In a little over a year the PMC has grown from fewer than 20 members to over 70, but more importantly, our wish to get the opinion leaders to think about personalized medicine, at least judging by what we hear in Washington from both prominent Republicans and Democrats as well as from academic and industry leaders, has grown far beyond the expectations of the founding members.
Three examples:
First, Health and Human Services (HHS) Secretary Michael Leavitt delivered a major speech at BIO in Chicago in April in which he said that he plans to devote the last 1,000 days of the Bush Administration to realizing the vision of personalized medicine by changing the way drugs are discovered, developed, and regulated in order to move from reactive to predictive medicine. Basing his plan on creating a “voluntary national genetic profile database” that could be used to streamline clinical trials, he also contends that it will lead to more patient-centered and preventive medical care as well. With FDA, CMS, and NIH all reporting to him, this is not insignificant.
Second, Senator Barak Obama plans to introduce later this year the “Genomics and Personalized Medicine Act of 2006,” a comprehensive bill to improve and expand the use of molecular tests and therapeutics, the backbone of personalized medicine. Focusing on the research, regulatory, and reimbursement responsibilities of the federal government, the bill’s overarching purpose is to facilitate the advancement of personalized medicine.
Third, PhRMA’s new president and CEO, Billy Tauzin, noted this month that personalized medicines “are going to be the success model of the future,” suggesting new thinking within the ranks of the pharmaceutical industry about the future of one-size-fits-all drugs.
We know that the science and technology that underpin personalized medicine are proceeding rapidly with new discoveries announced almost every day (check our website’s homepage). We also are aware, moreover, that personalized medicine could be more widely applied than it is even today. But we also know that there are too few truly targeted therapies on the market, Herceptin® and Gleevec® notwithstanding. Many of our members, especially the scientists among them, caution us not to permit hype to drive expectations regarding what the science and technology can realistically deliver, especially absent a business model that fully supports the advancement of personalized medicine.
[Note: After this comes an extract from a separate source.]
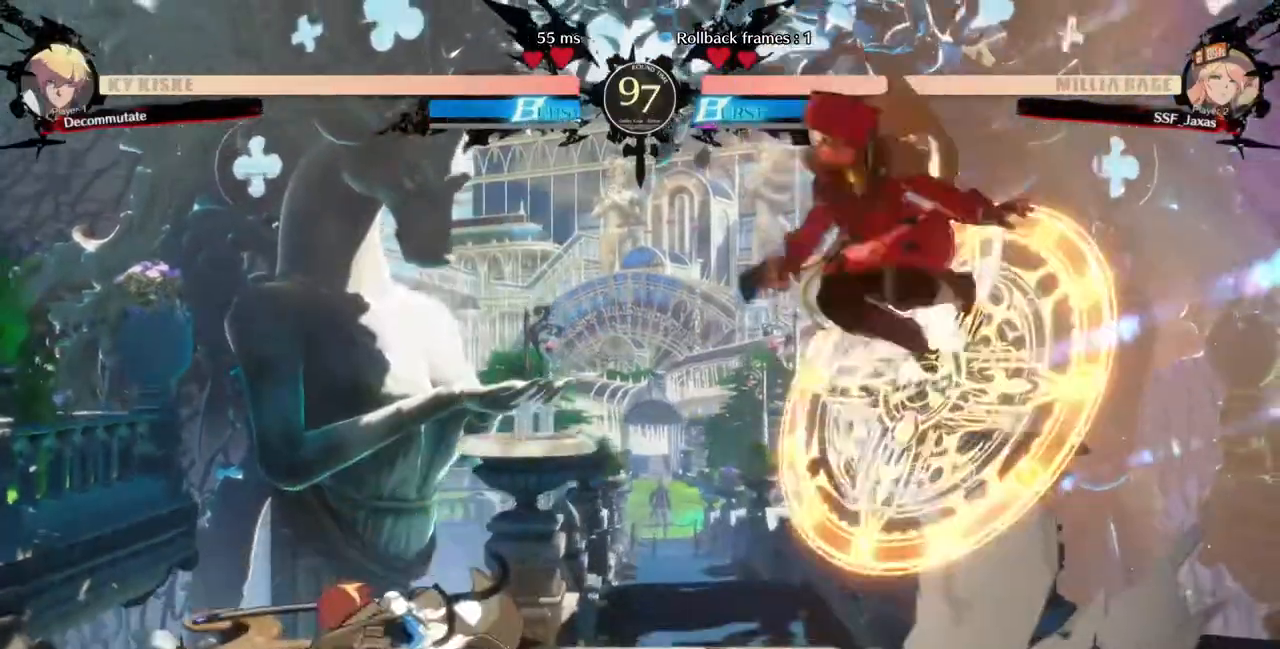
{"dt_ms": 520, "buttons": ["L1"]}
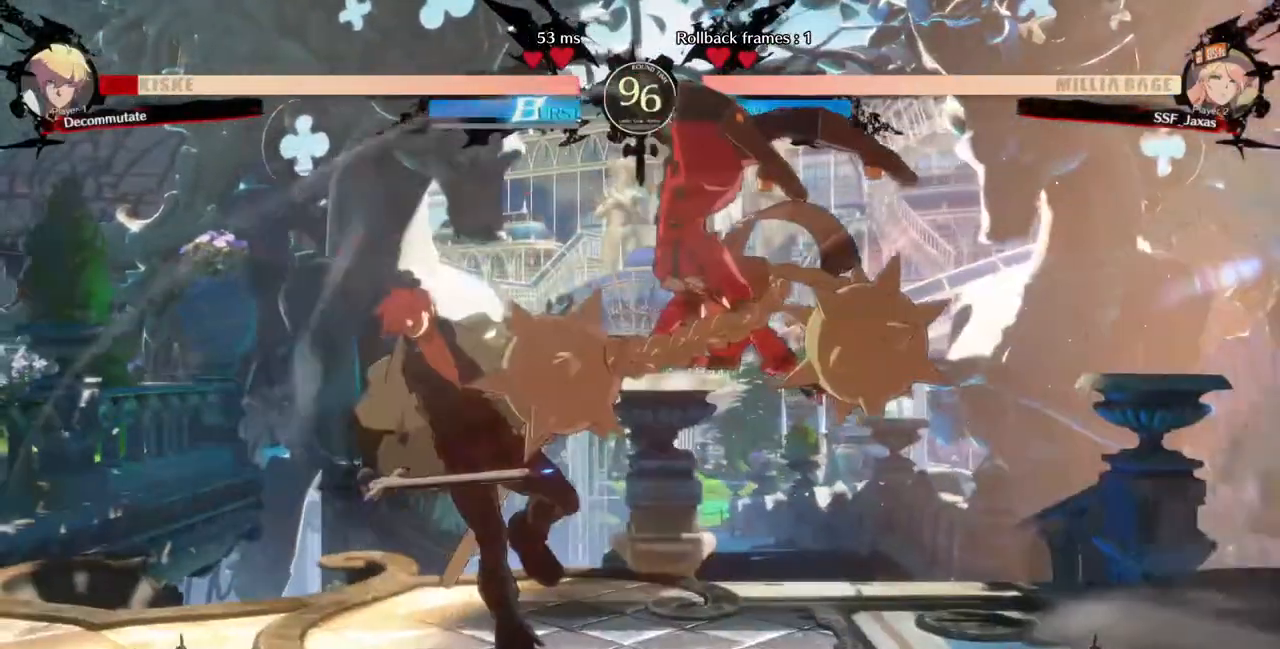
{"dt_ms": 480, "buttons": []}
Yet, the PMC welcomes the high profile, potentially high impact political attention our agenda is receiving in Washington. Because the PMC has brought all the stakeholders together, including payers, providers, and patients, it is positioned to help HHS, the Congress, if not the pharmaceutical industry as well, work through some of the really tough issues that will determine how and when personalized medicine becomes a reality, ranging from creating financial incentives for the co-development of diagnostic and therapeutic products to introducing supportive regulatory and reimbursement models that will lead to the implementation of personalized medicine.
Our Landscape Analysis and Strategic Plan, currently in the field and due to be released at the end of the year, by providing insight into how personalized medicine products and services are and will be received, will also allow the PMC, we believe, to better inform if not channel the emerging discussion.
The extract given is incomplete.